Oliver George appeared in court over the drunken yacht club fracas two days before he and his family are due to fly to the Caribbean where they have a home.

The 26-year-old, who lives in a £1.8m flat in Panorama Road, Sandbanks, faced a maximum sentence of six months in jail for the offence of possessing an imitation firearm in a public place.

But despite pleading guilty Poole magistrates agreed not to sentence him for almost two months as he is heading off to Barbados tomorrow.

He can’t be assessed by a probation officer for a pre-sentence report until after he gets back on November 11. It will then take another month before he can be dealt with.

The court heard George caused trouble during an afternoon drinking at the Sandbanks Yacht Club on September 20. He became annoyed when staff refused to serve him any more alcohol as he appeared intoxicated.

He then lifted up his cardigan and flashed at them the handle of a 'pistol' that was tucked into the waistband of his shorts. He told the barman “don’t be a p***y, give me a drink”, the court heard.

Shocked staff gave George a glass of Prosecco before calling the police.

Ryan Seneviratne, prosecuting, said: “He returned to the club at 3.30pm, went to the bar and showed he had something tucked into his waistband.

“He was told he could not have a gun but he replied ‘don’t be a p***y, give me a drink’.

“The police were then called but the defendant had left by then.”

George was arrested at his family’s harbourside home 140 yards from the yacht club a short time later. He is the son of wealthy market owner Brendan George.

The incident was attended by armed police who conducted a search of the area, including George’s home.

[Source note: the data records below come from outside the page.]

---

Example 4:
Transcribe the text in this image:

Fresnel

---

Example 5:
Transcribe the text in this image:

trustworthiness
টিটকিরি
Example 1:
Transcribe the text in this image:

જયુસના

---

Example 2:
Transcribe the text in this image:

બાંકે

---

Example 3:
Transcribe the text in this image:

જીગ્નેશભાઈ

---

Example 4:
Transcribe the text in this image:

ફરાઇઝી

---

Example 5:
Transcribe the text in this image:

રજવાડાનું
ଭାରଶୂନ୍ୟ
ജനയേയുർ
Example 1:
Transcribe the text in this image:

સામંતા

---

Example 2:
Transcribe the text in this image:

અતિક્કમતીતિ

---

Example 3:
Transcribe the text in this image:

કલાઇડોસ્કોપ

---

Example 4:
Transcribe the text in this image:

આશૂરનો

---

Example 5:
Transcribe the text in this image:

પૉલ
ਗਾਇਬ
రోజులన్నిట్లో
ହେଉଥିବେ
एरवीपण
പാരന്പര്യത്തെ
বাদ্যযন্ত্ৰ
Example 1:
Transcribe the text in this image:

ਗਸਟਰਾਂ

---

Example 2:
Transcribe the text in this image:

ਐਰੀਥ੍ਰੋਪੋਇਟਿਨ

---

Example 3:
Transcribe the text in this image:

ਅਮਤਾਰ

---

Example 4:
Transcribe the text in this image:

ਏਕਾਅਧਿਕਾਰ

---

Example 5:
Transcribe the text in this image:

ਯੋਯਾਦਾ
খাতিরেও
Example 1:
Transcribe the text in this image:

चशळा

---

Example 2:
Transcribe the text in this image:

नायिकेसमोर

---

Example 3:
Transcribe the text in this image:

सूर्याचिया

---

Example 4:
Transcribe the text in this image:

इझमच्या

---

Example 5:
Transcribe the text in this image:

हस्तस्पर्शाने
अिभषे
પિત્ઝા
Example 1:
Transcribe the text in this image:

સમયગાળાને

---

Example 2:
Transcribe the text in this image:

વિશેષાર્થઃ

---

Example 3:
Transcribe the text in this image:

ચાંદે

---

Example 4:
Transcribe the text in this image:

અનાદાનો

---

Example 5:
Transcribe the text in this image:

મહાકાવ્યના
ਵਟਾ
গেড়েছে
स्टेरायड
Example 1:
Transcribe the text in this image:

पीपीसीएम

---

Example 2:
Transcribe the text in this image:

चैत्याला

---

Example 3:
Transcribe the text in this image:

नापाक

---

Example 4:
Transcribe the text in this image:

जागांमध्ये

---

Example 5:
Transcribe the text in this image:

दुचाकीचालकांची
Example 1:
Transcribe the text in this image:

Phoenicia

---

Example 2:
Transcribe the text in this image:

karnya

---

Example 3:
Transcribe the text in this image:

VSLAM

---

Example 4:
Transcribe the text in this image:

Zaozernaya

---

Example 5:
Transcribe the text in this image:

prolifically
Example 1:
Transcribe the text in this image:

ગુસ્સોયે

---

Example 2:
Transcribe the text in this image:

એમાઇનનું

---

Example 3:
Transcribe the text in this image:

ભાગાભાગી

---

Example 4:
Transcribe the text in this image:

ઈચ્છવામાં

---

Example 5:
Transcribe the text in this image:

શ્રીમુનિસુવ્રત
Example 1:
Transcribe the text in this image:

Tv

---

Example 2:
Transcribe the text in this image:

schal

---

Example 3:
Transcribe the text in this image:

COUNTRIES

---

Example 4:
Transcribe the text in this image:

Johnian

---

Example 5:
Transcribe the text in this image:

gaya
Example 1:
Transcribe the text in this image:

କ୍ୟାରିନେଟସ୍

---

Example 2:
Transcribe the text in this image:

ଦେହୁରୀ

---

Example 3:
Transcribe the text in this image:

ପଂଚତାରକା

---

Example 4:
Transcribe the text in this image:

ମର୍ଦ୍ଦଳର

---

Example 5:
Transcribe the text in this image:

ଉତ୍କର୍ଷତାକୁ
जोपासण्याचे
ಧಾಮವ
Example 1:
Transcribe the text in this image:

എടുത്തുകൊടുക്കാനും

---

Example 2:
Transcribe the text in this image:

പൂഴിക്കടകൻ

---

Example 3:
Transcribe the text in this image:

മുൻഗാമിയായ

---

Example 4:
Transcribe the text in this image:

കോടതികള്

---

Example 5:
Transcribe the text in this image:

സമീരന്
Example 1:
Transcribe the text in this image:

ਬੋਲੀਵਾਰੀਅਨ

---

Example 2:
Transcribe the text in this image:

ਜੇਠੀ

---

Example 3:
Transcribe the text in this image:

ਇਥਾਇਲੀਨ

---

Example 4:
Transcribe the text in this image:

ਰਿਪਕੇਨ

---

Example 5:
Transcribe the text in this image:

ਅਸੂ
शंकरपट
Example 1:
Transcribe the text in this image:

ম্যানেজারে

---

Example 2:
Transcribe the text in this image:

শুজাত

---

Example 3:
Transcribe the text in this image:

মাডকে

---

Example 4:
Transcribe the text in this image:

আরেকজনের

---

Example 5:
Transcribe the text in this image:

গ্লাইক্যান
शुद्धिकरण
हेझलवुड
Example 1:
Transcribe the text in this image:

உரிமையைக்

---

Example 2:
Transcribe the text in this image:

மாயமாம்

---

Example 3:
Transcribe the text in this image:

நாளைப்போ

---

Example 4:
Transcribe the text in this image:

Terry Scanlan, mitigating, said: “Mr George was in possession of a toy gun and he admits he lifted his cardigan up so staff were aware of it.

“However, he does not believe there is any linkage between this and his request for alcohol.”

The court heard that George’s £1,100 flight to the Caribbean takes off tomorrow and while away he will see a doctor three times a week to treat ‘alcohol-related issues’, it was heard.

During the hearing, magistrates ordered George to return to his home to retrieve proof of the flight. They also wanted to see when the trip had been booked to ensure it had not been ordered to delay proceedings.

After a break of over an hour, he returned to court with details proving it had been booked on September 4 - 16 days before the incident.

Mr Senevirante did not object to the lengthy delay but warned that George "should not be able to escape punishment by simply leaving the country".

He will return to the court to be sentenced on December 4.